The ingredients needed to make Vegetable lasagna:
Get bechamel sauce
Take 1/4 cup butter
Prepare 1/4 cup flour
Make ready 3 cup whole milk
Take 1 salt and pepper
Make ready 1 pinch freshly grated nutmeg
Make ready 1/2 cup cheese (parmiggiano or grano padano or provolone or mix of all the three)
Prepare ricotta mixture
Prepare 1 egg
Make ready 200 grams ricotta
Take 5 tbsp green pesto
Prepare 1 salt and pepper
Make ready vegetable mixture
Take 2 cup sliced mushrooms
Take 2 cup diced bell peppers
Take 4 garlic cloves peeled and minced
Prepare 1 packages frozen spinach
Get 1/2 cup frozen peas
Prepare 1/2 cup asparagus cut into small pieces
Take 3 tbsp olive oil
Get 1 freshly chopped thyme
Make ready 1 packages lasagna sheets
Make ready 1/2 cup mix of shredded provolone, parmiggiano, grano padano or mozzarella cheese
Steps to make Vegetable lasagna:
To make the bechamel sauce. In a sauce pan add the butter. After it melts add the flour and cook the flour under low heat for 3 minutes until there are no lumps. After that add the milk gently to the flour. Stir the whole mixture until it thickens and resembles a sauce consistency. Season it with salt, pepper, and nutmeg. Add the cheese mixture and set aside while it cools down.
For the ricotta mixture. Add all the ingredients mentioned under ricotta mixture in a bowl and mix and set aside.
For the vegetable mixture. Heat a large skillet over medium heat and add the olive oil.
Once the oil is hot add the chopped garlic and cook it for 30 seconds. Add the vegetables and cook them under medium low heat for 10 minutes until the vegetables are soft and moist.
Meanwhile preheat the oven to 425°F
When the vegetables are done, now it is time to layer the lasagna.
Give the baking dish a good layer of butter wash. For layering the lasagna, divide the ricotta mix into 3 parts, vegetable mix into 3 parts and bechamel sauce into 4 parts.
Tip: Layer the lasagna sheets in between the bechamel sauce and the ricotta mixture.
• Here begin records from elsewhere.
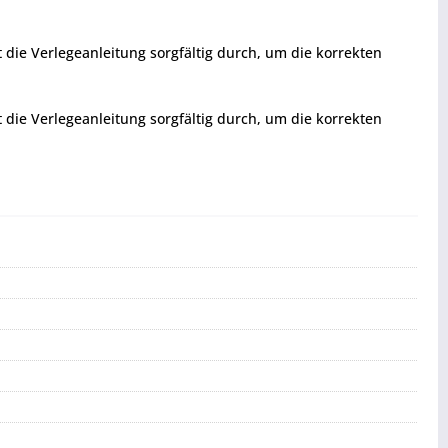
t die Verlegeanleitung sorgfältig durch, um die korrekten
t die Verlegeanleitung sorgfältig durch, um die korrekten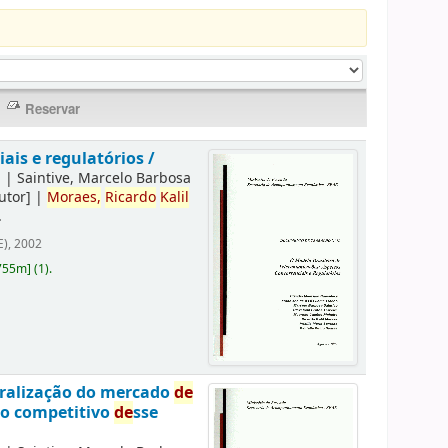
is e regulatórios /
]
|
Saintive, Marcelo Barbosa
utor]
|
Moraes,
Ricardo
Kalil
.
), 2002
755m
]
(1).
eralização do mercado
de
to competitivo
de
sse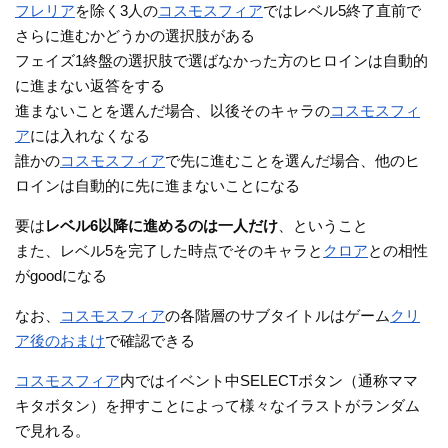
フレリア
を除く3人の
コスモスフィア
ではレベル5終了直前で
さらに進むかどうかの選択肢がある
フェイズ1終盤の選択肢で選ばなかった方のヒロインは自動的
に進まない返答をする
進まないことを選んだ場合、以後そのキャラの
コスモスフィ
ア
には入れなくなる
誰かの
コスモスフィア
で先に進むことを選んだ場合、他のヒ
ロインは自動的に先に進まないことになる
要は
レベル6以降に進めるのは一人だけ
、ということ
また、レベル5を完了した時点でそのキャラと
クロア
との相性
がgoodになる
なお、
コスモスフィア
の各階層のサブタイトルはゲーム
クリ
ア後のおまけ
で確認できる
コスモスフィア
内ではイベント中SELECTボタン（通称ママ
キタボタン）を押すことによって様々なイラストがランダム
で見れる。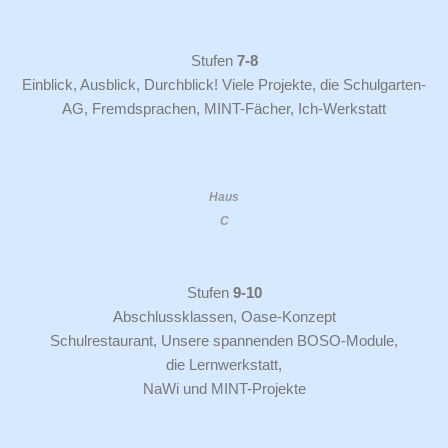
Stufen
7-8
Einblick, Ausblick, Durchblick! Viele Projekte, die Schulgarten-
AG, Fremdsprachen, MINT-Fächer, Ich-Werkstatt
Haus
C
Stufen
9-10
Abschlussklassen, Oase-Konzept
Schulrestaurant, Unsere spannenden BOSO-Module,
die Lernwerkstatt,
NaWi und MINT-Projekte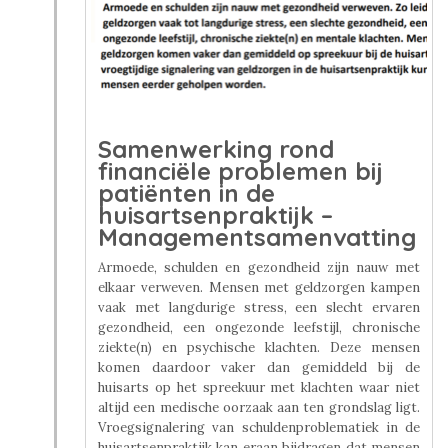
Samenwerking rond
financiële problemen bij
patiënten in de
huisartsenpraktijk –
Managementsamenvatting
Armoede, schulden en gezondheid zijn nauw met
elkaar verweven. Mensen met geldzorgen kampen
vaak met langdurige stress, een slecht ervaren
gezondheid, een ongezonde leefstijl, chronische
ziekte(n) en psychische klachten. Deze mensen
komen daardoor vaker dan gemiddeld bij de
huisarts op het spreekuur met klachten waar niet
altijd een medische oorzaak aan ten grondslag ligt.
Vroegsignalering van schuldenproblematiek in de
huisartsenpraktijk kan eraan bijdragen dat mensen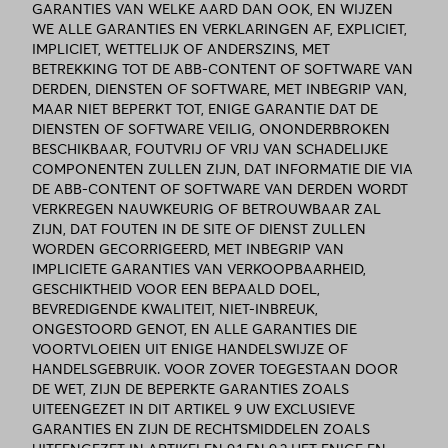
GARANTIES VAN WELKE AARD DAN OOK, EN WIJZEN
WE ALLE GARANTIES EN VERKLARINGEN AF, EXPLICIET,
IMPLICIET, WETTELIJK OF ANDERSZINS, MET
BETREKKING TOT DE ABB-CONTENT OF SOFTWARE VAN
DERDEN, DIENSTEN OF SOFTWARE, MET INBEGRIP VAN,
MAAR NIET BEPERKT TOT, ENIGE GARANTIE DAT DE
DIENSTEN OF SOFTWARE VEILIG, ONONDERBROKEN
BESCHIKBAAR, FOUTVRIJ OF VRIJ VAN SCHADELIJKE
COMPONENTEN ZULLEN ZIJN, DAT INFORMATIE DIE VIA
DE ABB-CONTENT OF SOFTWARE VAN DERDEN WORDT
VERKREGEN NAUWKEURIG OF BETROUWBAAR ZAL
ZIJN, DAT FOUTEN IN DE SITE OF DIENST ZULLEN
WORDEN GECORRIGEERD, MET INBEGRIP VAN
IMPLICIETE GARANTIES VAN VERKOOPBAARHEID,
GESCHIKTHEID VOOR EEN BEPAALD DOEL,
BEVREDIGENDE KWALITEIT, NIET-INBREUK,
ONGESTOORD GENOT, EN ALLE GARANTIES DIE
VOORTVLOEIEN UIT ENIGE HANDELSWIJZE OF
HANDELSGEBRUIK. VOOR ZOVER TOEGESTAAN DOOR
DE WET, ZIJN DE BEPERKTE GARANTIES ZOALS
UITEENGEZET IN DIT ARTIKEL 9 UW EXCLUSIEVE
GARANTIES EN ZIJN DE RECHTSMIDDELEN ZOALS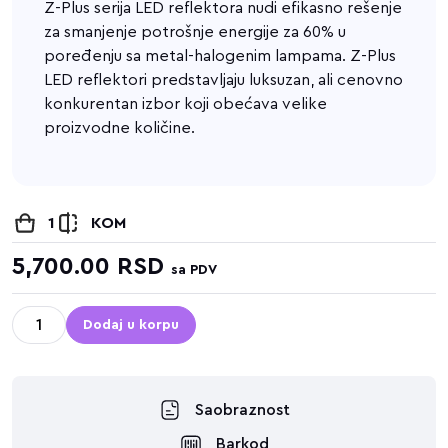
Z-Plus serija LED reflektora nudi efikasno rešenje
za smanjenje potrošnje energije za 60% u
poređenju sa metal-halogenim lampama. Z-Plus
LED reflektori predstavljaju luksuzan, ali cenovno
konkurentan izbor koji obećava velike
proizvodne količine.
1
KOM
5,700.00
RSD
sa PDV
Dodaj u korpu
Saobraznost
Barkod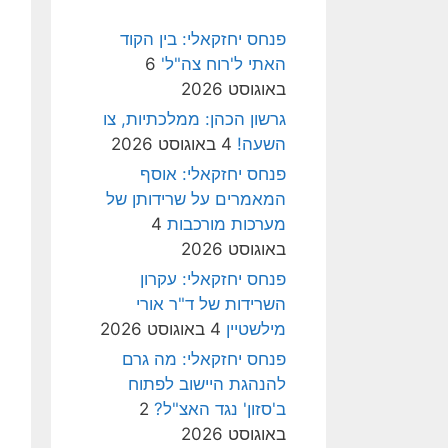
פנחס יחזקאלי: בין הקוד
האתי ל'רוח צה"ל'
6
באוגוסט 2026
גרשון הכהן: ממלכתיות, צו
השעה!
4 באוגוסט 2026
פנחס יחזקאלי: אוסף
המאמרים על שרידותן של
מערכות מורכבות
4
באוגוסט 2026
פנחס יחזקאלי: עקרון
השרידות של ד"ר אורי
מילשטיין
4 באוגוסט 2026
פנחס יחזקאלי: מה גרם
להנהגת היישוב לפתוח
ב'סזון' נגד האצ"ל?
2
באוגוסט 2026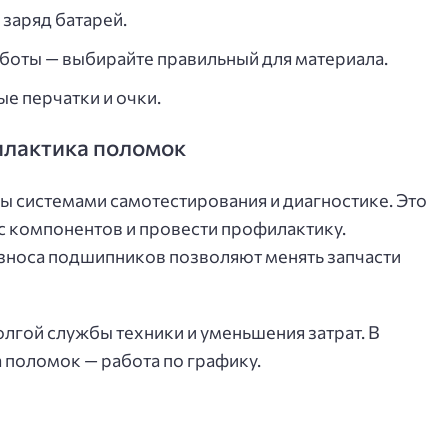
заряд батарей.
боты — выбирайте правильный для материала.
е перчатки и очки.
илактика поломок
 системами самотестирования и диагностике. Это
с компонентов и провести профилактику.
износа подшипников позволяют менять запчасти
лгой службы техники и уменьшения затрат. В
а поломок — работа по графику.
The moisture content in the sauce and ricotta mixture helps cook the lasagna sheets.
Pour 1/4 of bechamel sauce on the bottom and top with 3 sheets of lasagna sheets. Number of sheets depends on the size of the casserole dish. Top the lasagna sheets with 1/3 of ricotta mixture and top it with 1/3 of vegetable mixture.
Continue layering the lasagna with similiar steps. Sauce, lasagna sheets, ricotta mixture and vegetable mix. Lastly top the sheets with the bechamel sauce and cover with aluminium foil and bake it for 45 minutes.
After baking it uncover the foil and top with cheese mixture and bake it until the cheese melts.
Mine took almost 15 minutes for the cheese to become bubbly and goey. Once the baking is done give a good 15 minutes for the lasagna to set before serving.
This recipe is inspired by laura from laurainthekitchen.com
So that’s going to wrap this up with this exceptional food vegetable lasagna recipe. Thank you very much for your time. I’m confident that you will make this at home. There’s gonna be more interesting food in home recipes coming up. Remember to save this page on your browser, and share it to your loved ones, colleague and friends. Thanks again for reading. Go on get cooking!